The works of Philo, a first-century Alexandrian philosopher, are mostly allegorical interpretations of the Torah (known in the Hellenic world as the Pentateuch), but also include histories and comments on philosophy. Most of these have been preserved in Greek by the Church Fathers; some survive only through an Armenian translation.

List of extant works
Some 50 works by Philo have survived, and he is known to have written some 20 to 25 further works which have been lost.
The following list gives conventional Latin and English titles and abbreviations commonly used in reference works.

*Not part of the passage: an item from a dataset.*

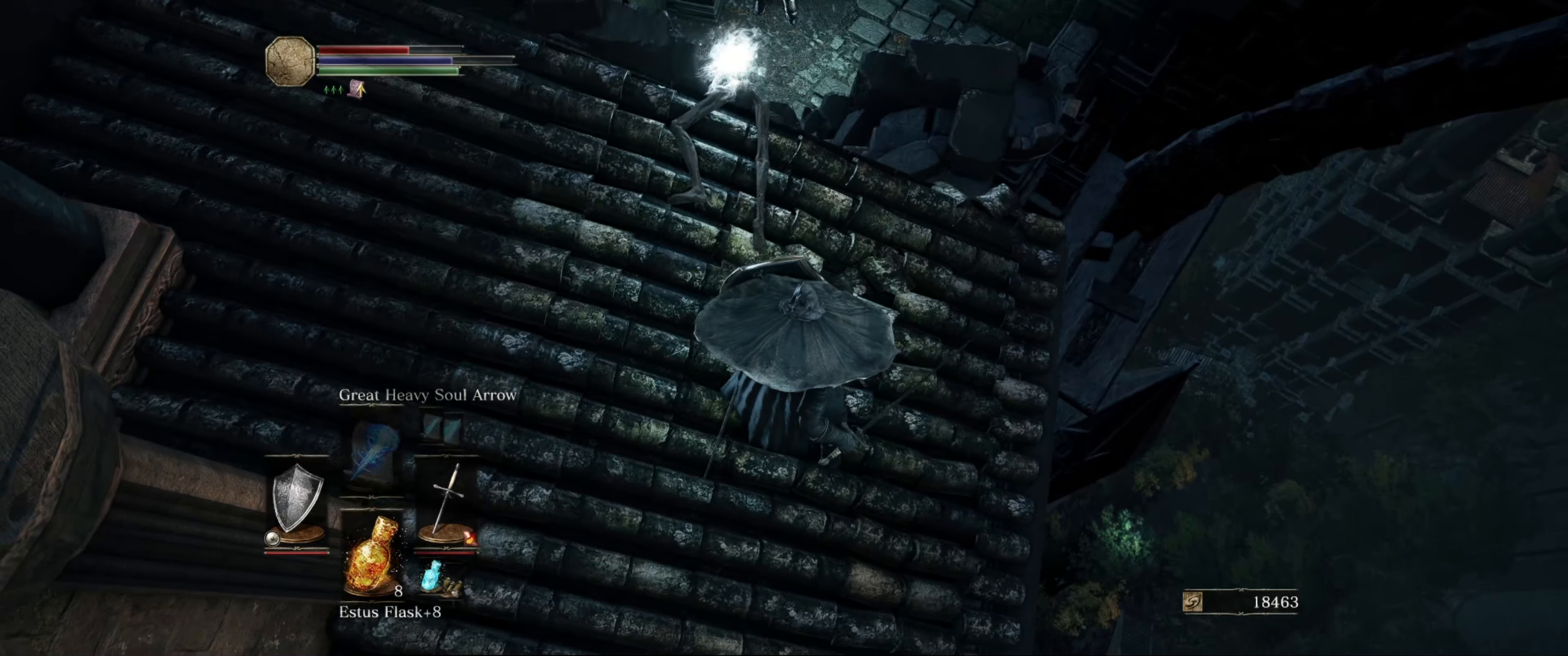
{"buttons": ["L1"], "left_stick": "center", "right_stick": "center", "events": [[150, "right_stick", "center"]]}
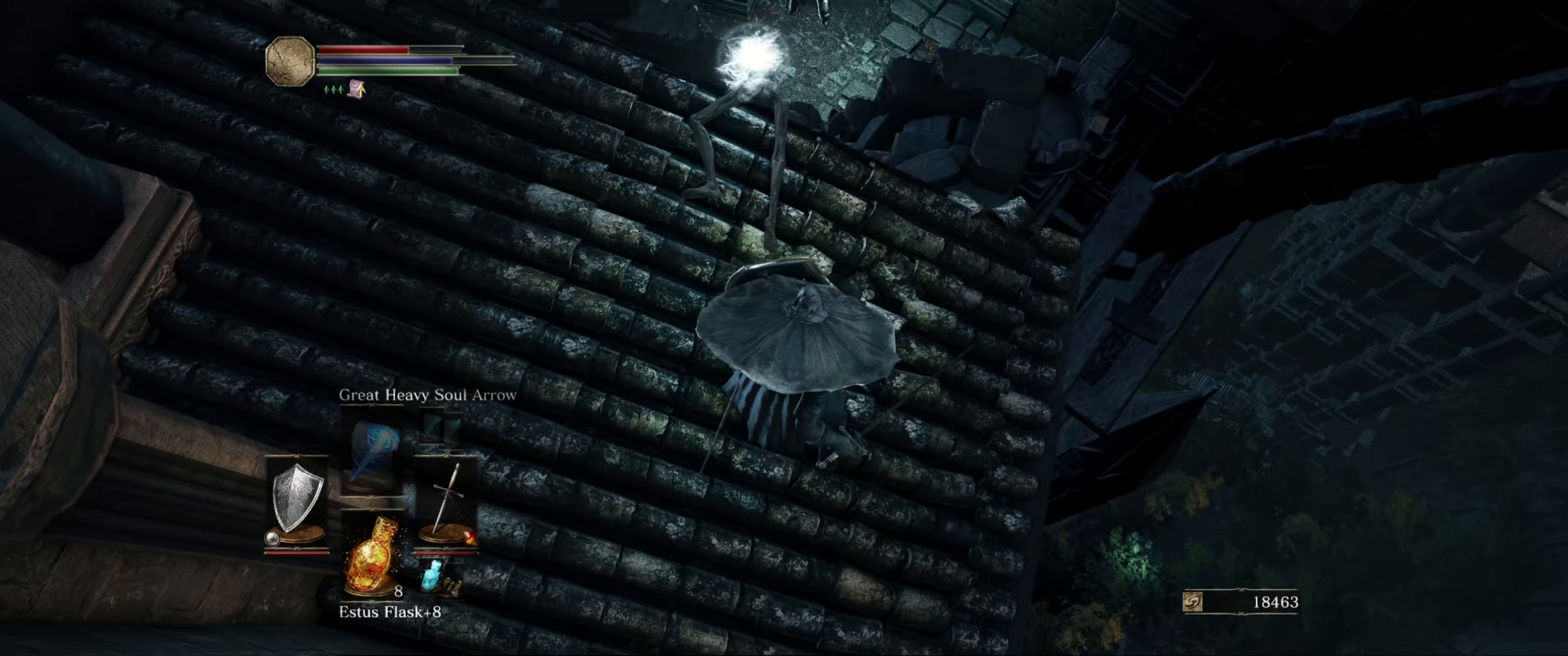
{"buttons": ["L1"], "left_stick": "center", "right_stick": "up-right", "events": [[433, "right_stick", "right"], [500, "right_stick", "up-right"]]}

Commentaries on the Pentateuch
Philo's commentary on the Pentateuch is usually classified within three genres.

Quaestiones 
The Quaestiones explain the Pentateuch catechetically, in the form of questions and answers ("Zητήματα καὶ Λύσεις, Quæstiones et Solutiones"). Only the following fragments have been preserved: abundant passages in Armenian – possibly the full work – in explanation of Genesis and Exodus, an old Latin translation of a part of the "Genesis," and fragments from the Greek text in Eusebius, in the "Sacra Parallela," in the "Catena," and also in Ambrosius. The explanation is confined chiefly to determining the literal sense, although Philo frequently refers to the allegorical sense as the higher.

Allegorical commentary 
Νόμων Ἱερῶν Ἀλληγορίαι, or "Legum Allegoriæ," deals, so far as it has been preserved, with selected passages from Genesis. According to Philo's original idea, the history of primal man is here considered as a symbol of the religious and moral development of the human soul. This great commentary included the following treatises:
"Legum allegoriae," books i.-iii., on Gen. ii. 1-iii. 1a, 8b-19 (on the original extent and contents of these three books and the probably more correct combination of i. and ii.)
"De cherubim," on Gen. iii. 24, iv. 1;
"De sacrificiis Abelis et Caini," on Gen. iv. 2–4;
"De eo quod deterius potiori insidiatur";
"De posteritate Caini," on Gen. iv. 16-25
"De gigantibus," on Gen. vi. 1–4;
"Quod Deus sit immutabilis," on Gen. vi. 4-12
"De Agricultura Noë," on Gen. ix. 20; 
"De Plantatione," on Gen. ix. 20b; 
"De Ebrietate," on Gen. ix. 21
"Resipuit; Noë, seu De Sobrietate," on Gen. ix. 24–27;
"De Confusione Linguarum," on Gen. xi. 1–9;
"De Migratione Abrahami," on Gen. xii. 1–6;
"Quis Rerum Divinarum Heres Sit," on Gen. xv. 2–18;
"De Congressu Quærendæ Eruditionis Gratia," on Gen. xvi. 1–6;
"De Profugis," on Gen. xvi. 6–14;
"De Mutatione Nominum," on Gen. xvii, 1-22;
"De Somniis," book i., on Gen. xxviii. 12 et seq., xxxi. 11 et seq. (Jacob's dreams); "De Somniis," book ii., on Gen. xxxvii. 40 et seq. (the dreams of Joseph, of the cupbearer, the baker, and Pharaoh). Philo's three other books on dreams have been lost. The first of these (on the dreams of Abimelech and Laban) preceded the present book i., and discussed the dreams in which God Himself spoke with the dreamers, this fitting in very well with Gen. xx. 3.

Exposition of the Law 
Philo wrote a systematic work on Moses and his laws, which is usually prefaced by the treatise "De Opificio Mundi." The Creation is, according to Philo, the basis for the Mosaic legislation, which is in complete harmony with nature ("De Opificio Mundi," § 1 [i. 1]). The exposition of the Law then follows in two sections. First come the biographies of the men who antedated the several written laws of the Torah, as Enos, Enoch, Noah, Abraham, Isaac, and Jacob. These were the Patriarchs, who were the living impersonations of the active law of virtue before there were any written laws.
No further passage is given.